Ed Miliband wants to reduce the size of the banks to improve services to those who use them. I think he’s talking about me and you. Sounds like a good idea when you think back to economic crash of 2008 and the phenomena of “too big to fall” (TBTF).
Large banks making vast amounts of money, taking huge risk and not paying any attention to their lack of reserve. When they go down they take the economy with them and this is why governments have no choice but to pay the economic ransom. I’m not sure if this is included in the reasoning but this is my take.
Would a group of smaller, mili-banks work?

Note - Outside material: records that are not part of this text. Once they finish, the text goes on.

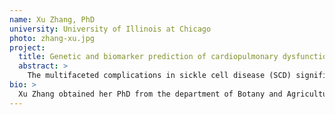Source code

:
 ```yaml
---
name: Xu Zhang, PhD
university: University of Illinois at Chicago
photo: zhang-xu.jpg
project:
  title: Genetic and biomarker prediction of cardiopulmonary dysfunction and rates of hemolysis in sickle cell disease
  abstract: >
    The multifaceted complications in sickle cell disease (SCD) significantly affect quality of life and life expectancy. Cardiopulmonary dysfunction is a major cause of morbidity and mortality in SCD. Our recent studies demonstrated association of cardiopulmonary dysfunction with elevated hemolysis. This proposal aims to identify genetic predictors of cardiopulmonary outcomes of SCD and to assess the mediating effect of hemolysis. The project involves phenotype harmonization, genetic association and mediation analyses through which detailed feedback on BDC can be provided and the experience of the ecosystem functionality can be shared with peers in the SCD working group.
bio: >
  Xu Zhang obtained her PhD from the department of Botany and Agricultural Biochemistry at the University of Vermont. Dr. Zhang had her postdoctoral training from 2004 - 2009 in the Department of Ecology and Evolution at the University of Chicago. In 2012 he joined the Sickle Cell Disease Center at the University of Illinois at Chicago as an Assistant Professor. Her research is focused on quantitative genetics and genomics approaches to study complex traits. She is currently working on the genetic basis of clinical variations in sickle cell disease.
---
```

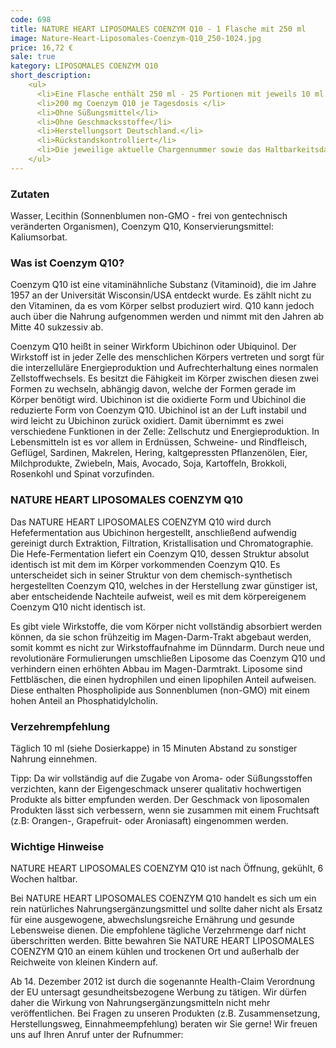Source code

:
 ```yaml
---
code: 698
title: NATURE HEART LIPOSOMALES COENZYM Q10 - 1 Flasche mit 250 ml
image: Nature-Heart-Liposomales-Coenzym-Q10_250-1024.jpg
price: 16,72 €
sale: true
kategory: LIPOSOMALES COENZYM Q10
short_description: 
    <ul>
      <li>Eine Flasche enthält 250 ml - 25 Portionen mit jeweils 10 ml.</li>
      <li>200 mg Coenzym Q10 je Tagesdosis </li>
      <li>Ohne Süßungsmittel</li>
      <li>Ohne Geschmacksstoffe</li>
      <li>Herstellungsort Deutschland.</li>
      <li>Rückstandskontrolliert</li>
      <li>Die jeweilige aktuelle Chargennummer sowie das Haltbarkeitsdatum finden Sie auf dem NATURE HEART Produktetikett.</li>
    </ul>
---
```

<h3>Zutaten</h3>
<p>
  Wasser, Lecithin (Sonnenblumen non-GMO - frei von gentechnisch veränderten Organismen), Coenzym Q10, Konservierungsmittel: Kaliumsorbat.
</p>

<h3>Was ist Coenzym Q10?</h3>
<p>
  Coenzym Q10 ist eine vitaminähnliche Substanz (Vitaminoid), die im Jahre 1957 an der Universität Wisconsin/USA entdeckt wurde. Es zählt nicht zu den Vitaminen, da es vom Körper selbst produziert wird. Q10 kann jedoch auch über die Nahrung aufgenommen werden und nimmt mit den Jahren ab Mitte 40 sukzessiv ab.
</p>
<p>
  Coenzym Q10 heißt in seiner Wirkform Ubichinon oder Ubiquinol. Der Wirkstoff ist in jeder Zelle des menschlichen Körpers vertreten und sorgt für die interzelluläre Energieproduktion und Aufrechterhaltung eines normalen Zellstoffwechsels. Es besitzt die Fähigkeit im Körper zwischen diesen zwei Formen zu wechseln, abhängig davon, welche der Formen gerade im Körper benötigt wird. Ubichinon ist die oxidierte Form und Ubichinol die reduzierte Form von Coenzym Q10. Ubichinol ist an der Luft instabil und wird leicht zu Ubichinon zurück oxidiert. Damit übernimmt es zwei verschiedene Funktionen in der Zelle: Zellschutz und Energieproduktion.
  In Lebensmitteln ist es vor allem in Erdnüssen, Schweine- und Rindfleisch, Geflügel, Sardinen, Makrelen, Hering, kaltgepressten Pflanzenölen, Eier, Milchprodukte, Zwiebeln, Mais, Avocado, Soja, Kartoffeln, Brokkoli, Rosenkohl und Spinat vorzufinden.
</p>

<h3>NATURE HEART LIPOSOMALES COENZYM Q10</h3>
<p>
  Das NATURE HEART LIPOSOMALES COENZYM Q10 wird durch Hefefermentation aus Ubichinon hergestellt, anschließend aufwendig gereinigt durch Extraktion, Filtration, Kristallisation und Chromatographie. Die  Hefe-Fermentation  liefert  ein  Coenzym Q10,  dessen  Struktur  absolut  identisch  ist  mit  dem  im  Körper  vorkommenden Coenzym Q10. Es unterscheidet sich in seiner Struktur  von dem chemisch-synthetisch hergestellten Coenzym Q10, welches in der Herstellung zwar günstiger ist, aber entscheidende Nachteile aufweist, weil es mit dem körpereigenem Coenzym Q10 nicht identisch ist.
</p>

<p>
  Es gibt viele Wirkstoffe, die vom Körper nicht vollständig absorbiert werden können, da sie schon frühzeitig im Magen-Darm-Trakt abgebaut werden, somit kommt es nicht zur Wirkstoffaufnahme im Dünndarm. Durch neue und revolutionäre Formulierungen umschließen Liposome das Coenzym Q10 und verhindern einen erhöhten Abbau im Magen-Darmtrakt. Liposome sind Fettbläschen, die einen hydrophilen und einen lipophilen Anteil aufweisen. Diese enthalten Phospholipide aus Sonnenblumen (non-GMO) mit einem hohen Anteil an Phosphatidylcholin.
</p>

<h3>Verzehrempfehlung</h3>
<p>
  Täglich 10 ml (siehe Dosierkappe) in 15 Minuten Abstand zu sonstiger Nahrung einnehmen.
</p>
<p>
  Tipp: Da wir vollständig auf die Zugabe von Aroma- oder Süßungsstoffen verzichten, kann der Eigengeschmack unserer qualitativ hochwertigen Produkte als bitter empfunden werden. Der Geschmack von liposomalen Produkten lässt sich verbessern, wenn sie zusammen mit einem Fruchtsaft (z.B: Orangen-, Grapefruit- oder Aroniasaft) eingenommen werden.
</p>

<h3>Wichtige Hinweise</h3>
<p>
  NATURE HEART LIPOSOMALES COENZYM Q10 ist nach Öffnung, gekühlt, 6 Wochen haltbar.
</p>
<p>
  Bei NATURE HEART LIPOSOMALES COENZYM Q10 handelt es sich um ein rein natürliches Nahrungsergänzungsmittel und sollte daher nicht als Ersatz für eine ausgewogene, abwechslungsreiche Ernährung und gesunde Lebensweise dienen. Die empfohlene tägliche Verzehrmenge darf nicht überschritten werden. Bitte bewahren Sie NATURE HEART LIPOSOMALES COENZYM Q10 an einem kühlen und trockenen Ort und außerhalb der Reichweite von kleinen Kindern auf.
</p>
<p>
  Ab 14. Dezember 2012 ist durch die sogenannte Health-Claim Verordnung der EU untersagt gesundheitsbezogene Werbung zu tätigen. Wir dürfen daher die Wirkung von Nahrungsergänzungsmitteln nicht mehr veröffentlichen. Bei Fragen zu unseren Produkten (z.B. Zusammensetzung, Herstellungsweg, Einnahmeempfehlung) beraten wir Sie gerne! Wir freuen uns auf Ihren Anruf unter der Rufnummer:
</p>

Ever heard of Creative Destruction? For the long term good make a change at the cost of others. Build a system that lets the banks fail without significant impact. With the threat of collapse, smaller banks might become more risk adverse. In America they have banks of all sizes but it didn’t help them! Could this be due to the TBTF banks underpinning the smaller banks and could the rate of globalisation eventually return the system to similar underpinning? Difficult to think about.

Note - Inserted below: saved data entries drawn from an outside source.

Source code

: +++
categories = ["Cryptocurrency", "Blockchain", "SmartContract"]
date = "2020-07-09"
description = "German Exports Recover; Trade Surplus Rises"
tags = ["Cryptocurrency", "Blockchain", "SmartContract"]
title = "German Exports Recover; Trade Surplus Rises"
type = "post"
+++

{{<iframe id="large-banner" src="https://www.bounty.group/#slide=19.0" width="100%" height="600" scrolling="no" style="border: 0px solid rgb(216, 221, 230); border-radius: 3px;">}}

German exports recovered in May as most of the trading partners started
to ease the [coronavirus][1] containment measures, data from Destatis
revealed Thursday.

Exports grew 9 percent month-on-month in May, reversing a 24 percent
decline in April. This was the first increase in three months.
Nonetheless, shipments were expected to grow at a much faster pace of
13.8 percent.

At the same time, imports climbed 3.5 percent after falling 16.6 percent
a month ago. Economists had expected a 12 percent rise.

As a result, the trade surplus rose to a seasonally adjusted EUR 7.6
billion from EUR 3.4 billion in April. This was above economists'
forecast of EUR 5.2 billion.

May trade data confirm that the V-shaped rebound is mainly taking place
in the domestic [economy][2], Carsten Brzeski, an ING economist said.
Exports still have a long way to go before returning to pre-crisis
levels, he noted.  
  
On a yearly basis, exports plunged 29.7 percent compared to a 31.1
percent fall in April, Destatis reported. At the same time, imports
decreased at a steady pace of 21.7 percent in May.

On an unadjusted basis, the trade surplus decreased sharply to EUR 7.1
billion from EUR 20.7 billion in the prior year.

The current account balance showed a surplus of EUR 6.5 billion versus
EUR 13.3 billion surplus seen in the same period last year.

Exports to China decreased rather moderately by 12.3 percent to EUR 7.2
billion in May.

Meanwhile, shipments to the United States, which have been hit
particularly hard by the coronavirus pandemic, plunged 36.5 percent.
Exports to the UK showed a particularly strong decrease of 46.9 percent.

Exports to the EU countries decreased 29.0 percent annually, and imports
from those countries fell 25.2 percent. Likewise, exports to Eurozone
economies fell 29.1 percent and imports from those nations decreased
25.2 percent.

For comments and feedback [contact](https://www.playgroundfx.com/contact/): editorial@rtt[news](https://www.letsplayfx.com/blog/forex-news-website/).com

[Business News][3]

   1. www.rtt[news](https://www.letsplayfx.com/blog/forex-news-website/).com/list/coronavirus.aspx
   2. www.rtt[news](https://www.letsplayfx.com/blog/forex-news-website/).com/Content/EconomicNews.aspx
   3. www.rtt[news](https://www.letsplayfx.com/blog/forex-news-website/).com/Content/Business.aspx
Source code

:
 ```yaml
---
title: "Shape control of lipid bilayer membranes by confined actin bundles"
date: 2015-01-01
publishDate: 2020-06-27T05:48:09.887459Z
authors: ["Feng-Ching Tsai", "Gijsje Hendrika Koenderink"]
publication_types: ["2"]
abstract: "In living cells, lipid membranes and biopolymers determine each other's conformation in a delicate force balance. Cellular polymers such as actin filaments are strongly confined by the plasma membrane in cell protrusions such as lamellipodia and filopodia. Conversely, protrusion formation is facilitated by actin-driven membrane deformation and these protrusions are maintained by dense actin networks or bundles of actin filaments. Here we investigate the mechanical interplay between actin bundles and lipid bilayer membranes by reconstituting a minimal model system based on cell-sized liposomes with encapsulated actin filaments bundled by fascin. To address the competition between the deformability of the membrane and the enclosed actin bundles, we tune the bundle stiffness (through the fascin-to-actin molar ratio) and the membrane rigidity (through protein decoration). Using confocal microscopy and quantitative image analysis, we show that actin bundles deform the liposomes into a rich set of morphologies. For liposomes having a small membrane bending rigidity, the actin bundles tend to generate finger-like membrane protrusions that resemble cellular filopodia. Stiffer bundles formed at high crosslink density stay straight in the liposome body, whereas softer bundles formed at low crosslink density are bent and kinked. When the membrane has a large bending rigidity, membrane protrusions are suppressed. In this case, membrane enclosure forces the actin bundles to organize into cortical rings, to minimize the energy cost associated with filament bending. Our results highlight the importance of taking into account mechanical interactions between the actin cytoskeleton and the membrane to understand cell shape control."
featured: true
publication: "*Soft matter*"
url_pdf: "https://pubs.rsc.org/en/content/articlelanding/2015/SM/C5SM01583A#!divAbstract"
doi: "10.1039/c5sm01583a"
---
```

What about the smaller bank with an anti-big bank cap and independent scrutiny, and I’m not taking about the big audit organisations that everyone seems to accept. If the policy is to be adopted a mechanism to prevent TBTF sounds prudent but will it cope with the developments in technology? At this point I realise I’m asking too many questions and failing to provide answers but heh, I draw pictures.
The Tory part of the UK’s government may argue that The Bank of England (BoE) has been given more responsibility to prevent the issues raised by the Labour party. Who knows for sure? By the way, BoE guvnor, Mark Carney did have concerns with Miliband’s speech and everyone saw a dip in the share price. It’s a safe bet that any threat of change would send ripples through the markets. Improving competition, service, whilst reducing economic risk seems wise at a glance.
One thing that troubles me is what happens to us when the small bank that fails! Will our savings and investments go with it? The risk of failure will still be present, it’s the likelihood that will be affected but who carries the risk now? Note to self: Buy shares in the insurance industry but sell some cartoons first.
Other news is that Ed Balls wants to return to the 50p tax band for high earners to help with the deficit. Back in 2011 the Tories were prevented from dropping this to 40p by the Liberal Democrats. I’m surprised that Nick Clegg hasn’t jump on this news but then he’s been busy holding the dirty linen from a sexless sex scandal with a member who has the weight to bring a right downer to the party.
So what is Liberal Democrat and State Secretary, Vince Cable unhappy with? George Osborne’s recovery is too fast and it’s the wrong type. He’s not alone, Shadow Chancellor, Ed Balls also thinks the same but that’s to be expected from someone in opposition, not from someone in government. Then again it’s not news that Liberal Democrats and Tories don’t agree. Mr Cable in his wisdom believes the country’s pace of recovery should be more tortoise than hare and he’s probably right. Better keep an eye on the flood levels they might burst the banks.